* [Problem details]: Find every line in the records below that contains "TRIANGLE", and copy it.

* [Data for this task]:
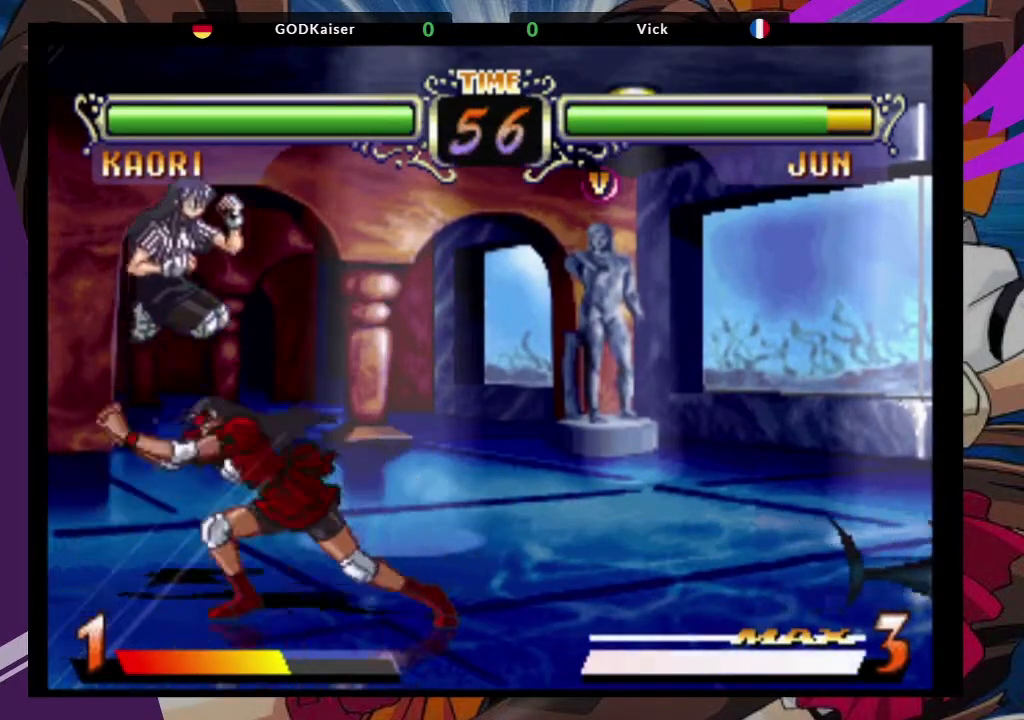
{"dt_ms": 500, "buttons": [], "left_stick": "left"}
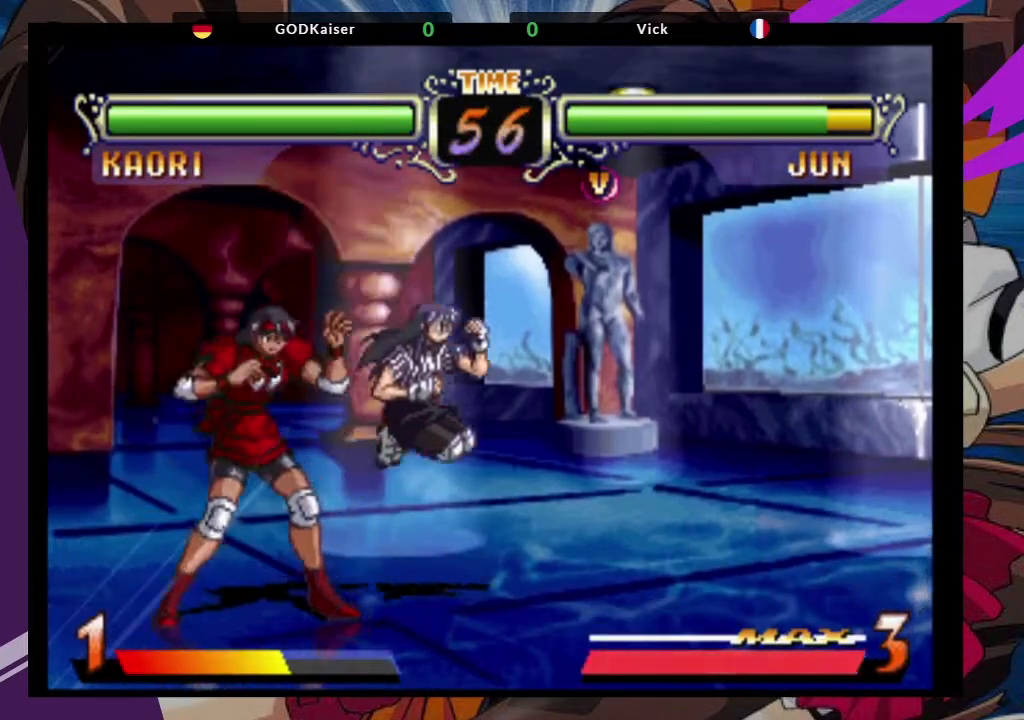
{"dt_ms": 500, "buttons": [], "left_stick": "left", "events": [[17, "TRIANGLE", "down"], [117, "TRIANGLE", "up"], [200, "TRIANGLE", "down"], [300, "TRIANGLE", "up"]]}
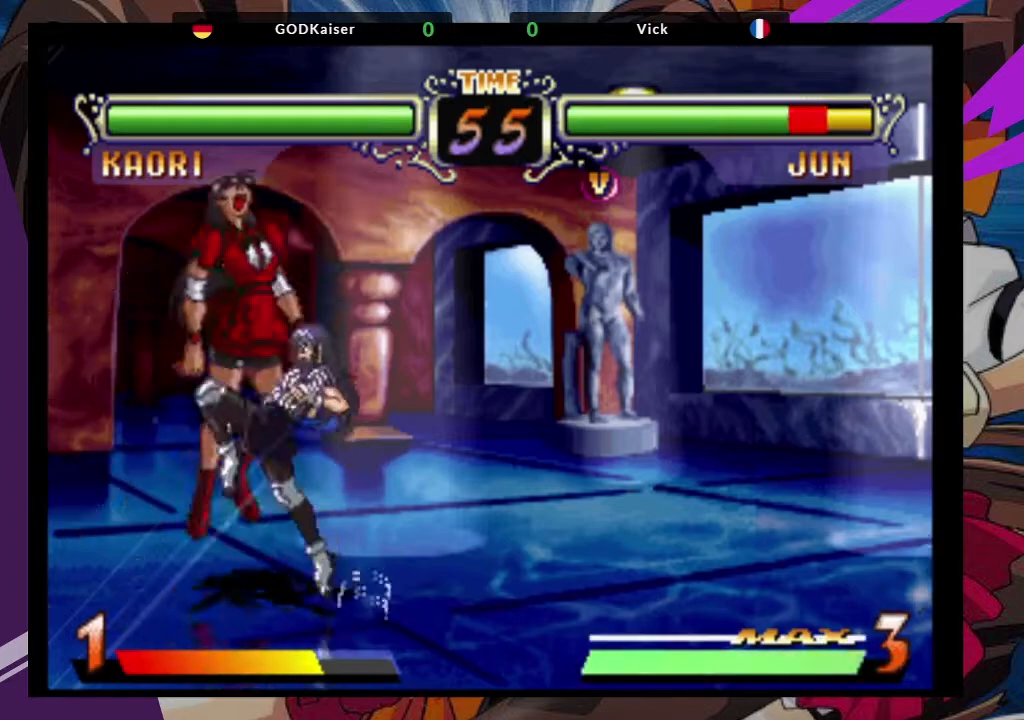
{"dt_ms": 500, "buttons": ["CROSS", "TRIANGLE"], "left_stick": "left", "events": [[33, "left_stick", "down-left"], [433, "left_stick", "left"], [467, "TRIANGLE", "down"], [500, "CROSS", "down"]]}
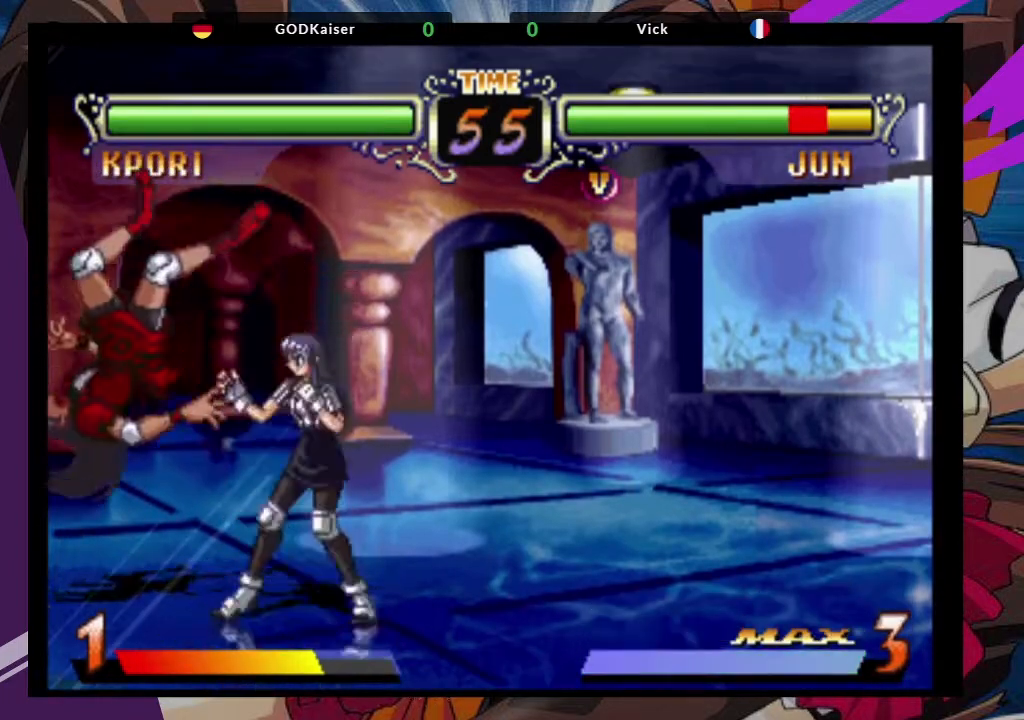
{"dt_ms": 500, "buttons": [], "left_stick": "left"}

--

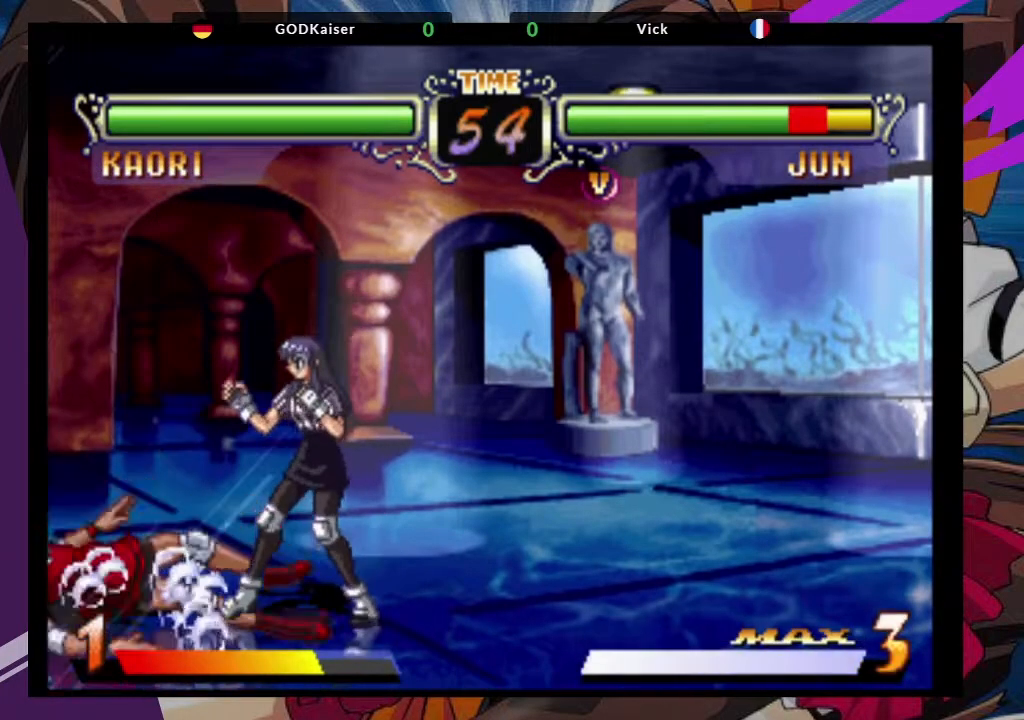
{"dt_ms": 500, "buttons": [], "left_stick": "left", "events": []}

* [Output below]:
{"dt_ms": 500, "buttons": [], "left_stick": "left", "events": [[17, "TRIANGLE", "down"], [117, "TRIANGLE", "up"], [200, "TRIANGLE", "down"], [300, "TRIANGLE", "up"]]}
{"dt_ms": 500, "buttons": ["CROSS", "TRIANGLE"], "left_stick": "left", "events": [[33, "left_stick", "down-left"], [433, "left_stick", "left"], [467, "TRIANGLE", "down"], [500, "CROSS", "down"]]}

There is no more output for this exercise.